Née à Hampshire (au sud de l’Angleterre), Laura Marling a 20 ans (plus jeune, et bien plus jolie, qu’Alizée) mais chante et joue avec une sagesse que l’on dirait ancestrale, n’eut été sa réserve timide en interview. Après un premier album à 18 ans (nominé pour un Mercury Prize) et pas mal de concerts avec Noah & The Whale, ses chansons folk élémentaires, de bois et de marines anciennes, révèlent un mysticisme insulaire, contes de tous âges entourés par la mer, allégories étonnamment averties. Musicalement évoquant moins l’Angleterre que la folk d’outre-Atlantique, elle chante Goodbye England (ajoutant « … until next year’s snow ») comme le ferait une sans-terre, déracinée dans le rappel de ses origines : « J’ai beaucoup entendu de folk américaine quand j’étais enfant. Mon père écoutait Joni Mitchell, Bob Dylan, James Taylor. Mais je me sens complètement anglaise. La chanson en question est nostalgique, elle parle d’un endroit où mon père m’a emmenée vers Hampshire, qui est un paysage que j’adore. J’aime pouvoir y revenir comme à une source, y retrouver mon identité. L’Angleterre a des paysages particuliers qui me manquent beaucoup quand je voyage. La chanson parle de ça ».
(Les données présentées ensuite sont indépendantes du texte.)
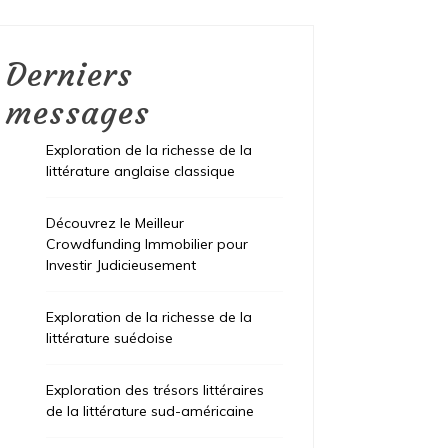
Derniers
messages
Exploration de la richesse de la
littérature anglaise classique
Découvrez le Meilleur
Crowdfunding Immobilier pour
Investir Judicieusement
Exploration de la richesse de la
littérature suédoise
Exploration des trésors littéraires
de la littérature sud-américaine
Enregistrées en groupe (acoustique : guitares, banjos, violoncelles, percussions) et en live, les dix chansons comme des vagues de speak because I can, semblent avoir l’ambition un peu magique, un peu sorcière, de réveiller une flamme éteinte, d’évoquer d’anciens mystères, une religiosité primitive. Sur l’ouverture de Devil’s spoke, le bruit d’un diamant sur un vynil enflamme le disque, et toute la chanson murmure à nos oreilles, comme soufflent les voix dans les oreilles des fous : « Nous avons enregistré sur bandes analogiques, et, après le mixage, nous avons enregistré le son du vinyle master, que nous avons ajouté au CD… On entend aussi au début la petite fille du producteur, qui a trois ans, dont on a ralenti la voix, c’est assez effrayant… ».
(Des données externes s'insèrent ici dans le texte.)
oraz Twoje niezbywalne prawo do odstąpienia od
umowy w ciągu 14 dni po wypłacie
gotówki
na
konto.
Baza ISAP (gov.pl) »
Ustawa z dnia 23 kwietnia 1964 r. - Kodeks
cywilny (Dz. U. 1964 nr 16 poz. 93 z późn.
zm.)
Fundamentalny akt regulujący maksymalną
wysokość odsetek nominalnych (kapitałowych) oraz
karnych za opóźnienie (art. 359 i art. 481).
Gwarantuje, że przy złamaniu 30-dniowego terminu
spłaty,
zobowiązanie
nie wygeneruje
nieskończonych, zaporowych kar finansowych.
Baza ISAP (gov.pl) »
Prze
Entre folie douce et blanche sorcellerie (chanter et jouer de la guitare comme elle le fait à son âge me semble à moi paranormal), les chansons de Laura Marling dévoilent surtout un mysticisme du quotidien qui rend chaque chanson possiblement allégorique (Hope in the air parle d’un homme qui ne parle plus depuis dix-sept ans, et que sa fille confronte pour lui redonner la parole), mettant en avant la parole comme souffle, celui qui anime ou réanime, donne la vie et le mouvement. Le titre de l’album lui-même, I speak because I can, est suivi dans le texte par « to anyone I trust enough to listen », redoublant le pouvoir de la parole dans la foi que l’on porte à son écoute. Made by maid fait penser à la visitation de la grâce dans le Théoreme de Pasolini (quoique Laura avoue n’avoir jamais vu ce film) et Hope in the air est aussi une chanson sur un jour de jugement. Pourtant, plutôt qu’à la littéralité sans esprit, Laura préfère une ferveur un peu animiste, une religiosité naturelle : « Je ne suis pas religieuse, mais j’ai toujours été fascinée par la religion, et élevée dans une famille middle-class chrétienne typique. Il y a là une bonté morale fondamentale qui a été complètement perdue dans le mot même de religion ».
Survole surtout au dessus de toutes les histoires, la voix sans âge de Laura Marling, à la précision sage, très belle, parfois emprunte de lassitude, évoquant Joni Mitchell, Diane Cluck, une Cat Power sans les griffes, quoique glissant parfois aussi vers une colère rentrée, presque nasale. Il faut l’entendre et la voir chanter, c’est de la magie.